In one of the most expensive apologies that we’ve ever seen, Equifax will pay out up to $700 million to settle a collection of lawsuits that surfaced after a security breach in 2017 exposed social security numbers and other sensitive information of millions of people.
The settlement includes over $400 million going straight to consumers and another $100 million in penalties.
Some say that it’s too little, too late. “The settlement is a record-breaking fine in the US for a data mishap,” writes Wired. “Given the massive scope and scale of the Equifax breach, though, and compared with the $5 billion data mishandling fine the FTC levied against Facebook two weeks ago, the scale of the Equifax settlement struck many observers as insufficient.”
Let’s rewind. If you’re not familiar with the breach, Equifax admitted that sensitive consumer information was obtained through the clever work of hackers, who have still not been discovered. Social security and credit card numbers, home address, birth dates, and driver’s license numbers are among the information that was stolen from almost 150 million people.
Who gets paid? That’s tough to tell.
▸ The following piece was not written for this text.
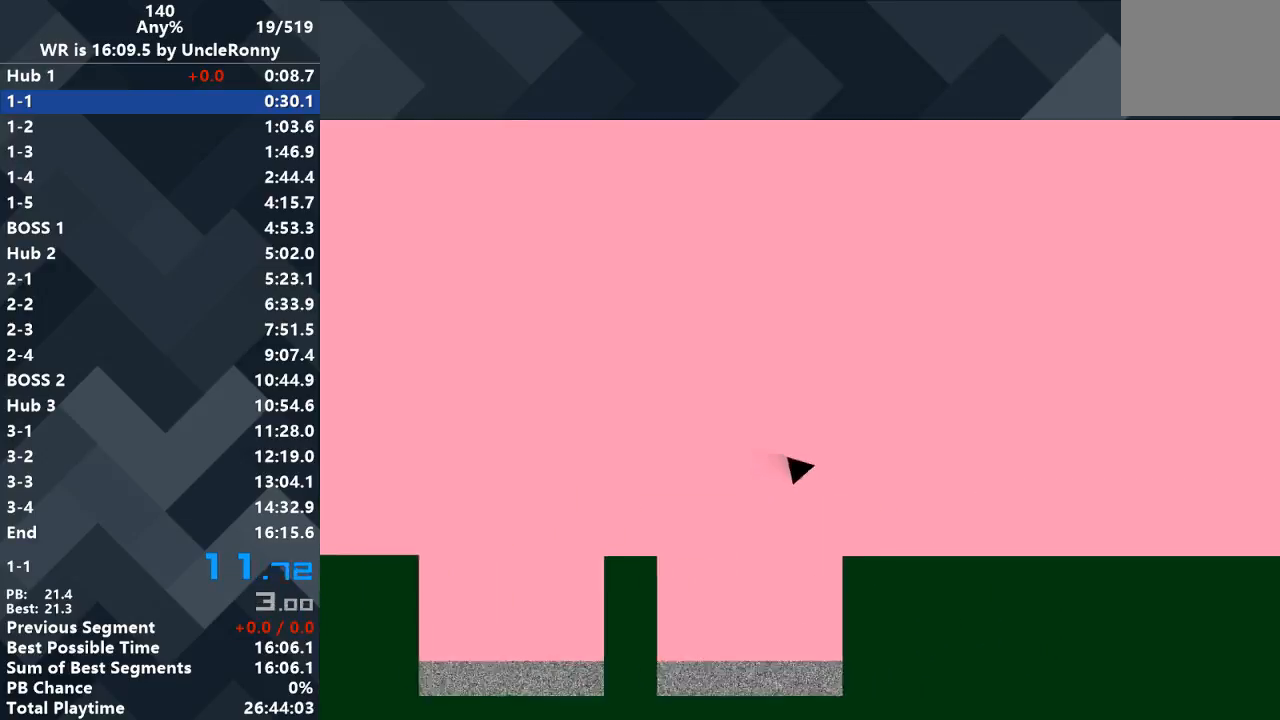
{"keys": ["right"], "events": []}
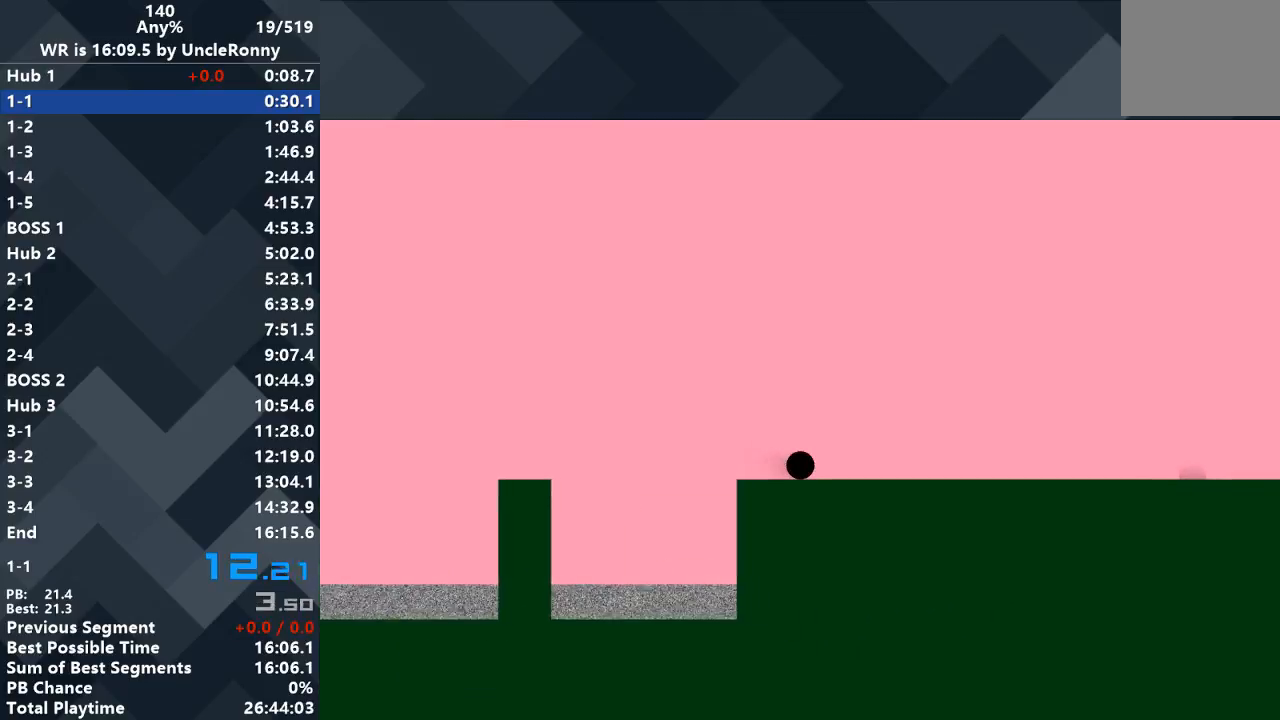
{"keys": ["right"], "events": []}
From CNBC:
- Equifax will give consumers a range of options for monitoring their credit or making claims of fraud or data misuse, part of a $425 million restitution fund.
- But proving data loss or misuse will be exceedingly difficult, as the data stolen in the Equifax breach has never been found for sale on the dark web.
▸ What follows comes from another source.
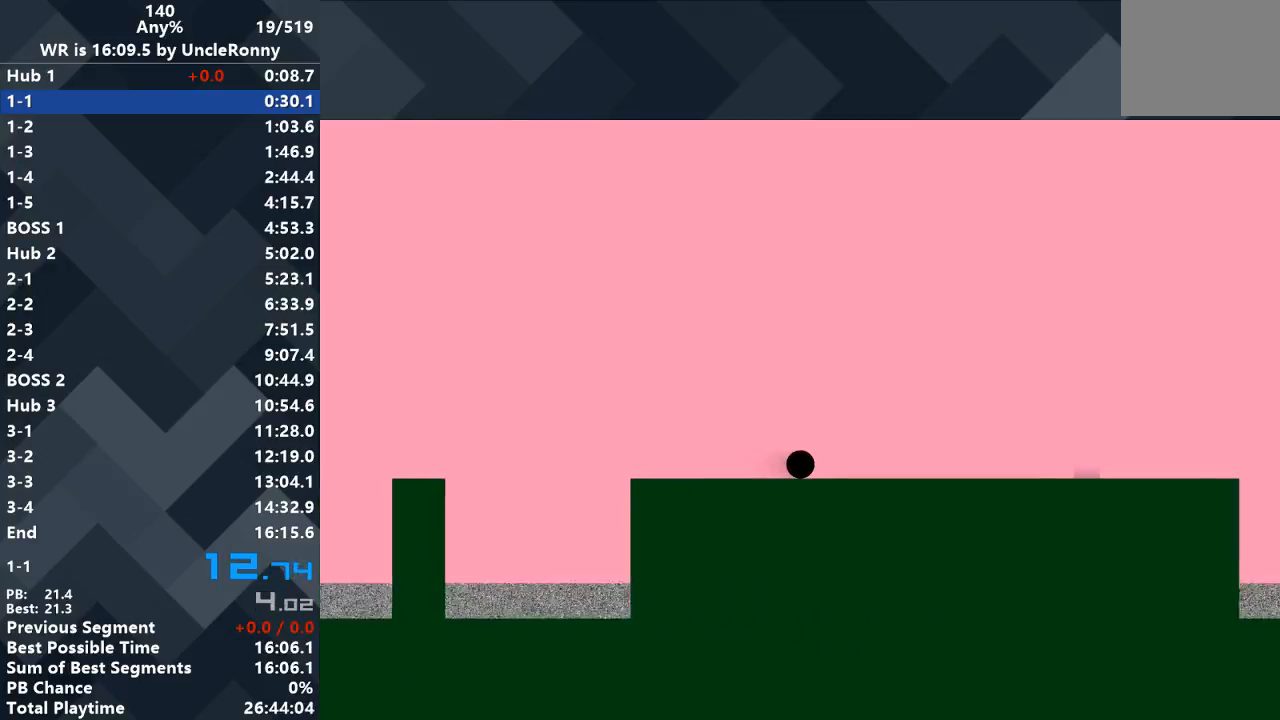
{"keys": ["right"], "events": []}
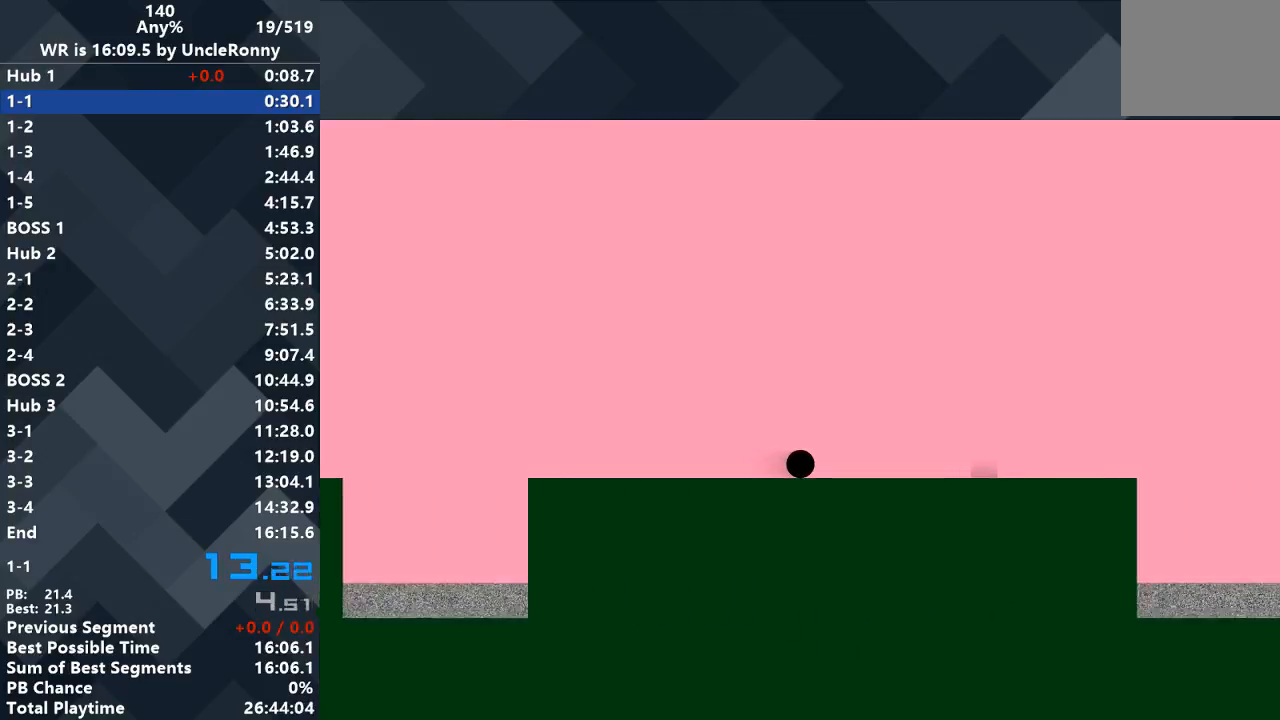
{"keys": ["right"], "events": []}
- Connecting a specific data breach to identity theft is already difficult, but without sales data from underground forums, it would be nearly impossible.
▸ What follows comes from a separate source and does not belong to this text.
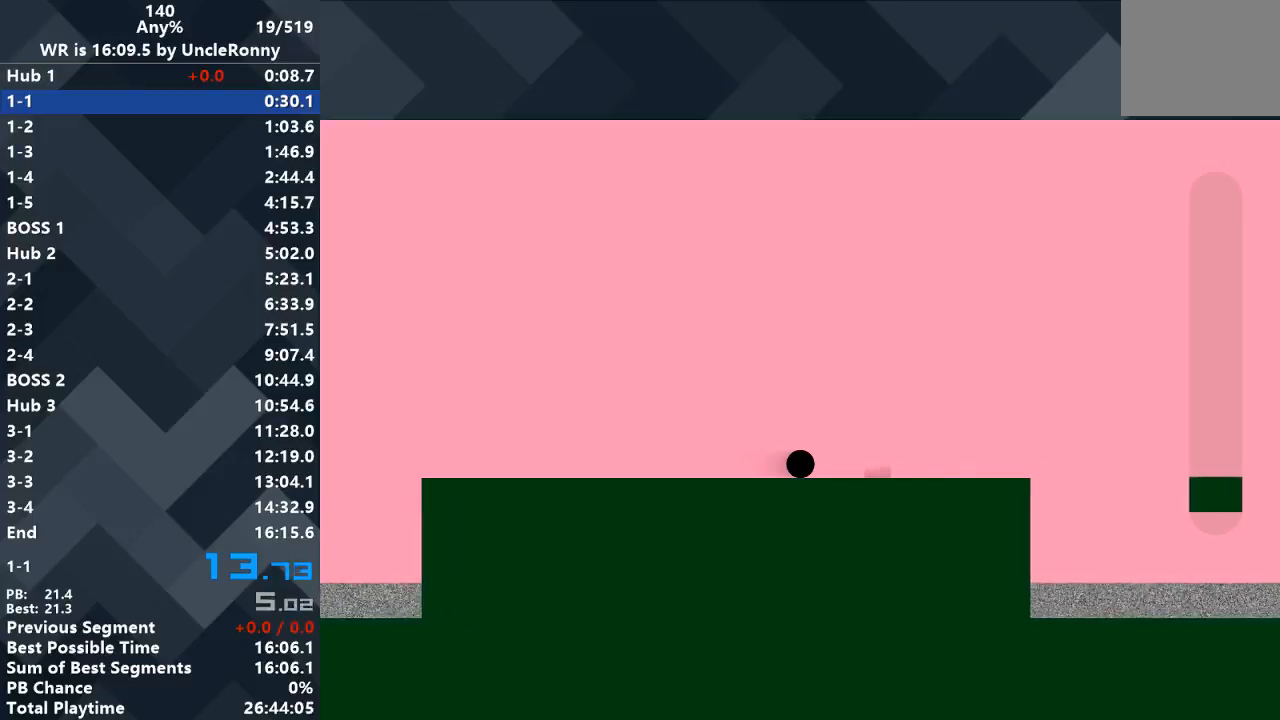
{"keys": ["right"], "events": []}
- But the FTC has said it will make the process as easy as possible for consumers, including letting victims of any breach that happened after the Equifax breach to apply for restitution funds.
The settlement includes free credit monitoring services and the potential for cash payments to affected consumers.
Equifax was also criticized for their response to the breach, including forced arbitration against customers and even selling their own identity protection services to those who were affected.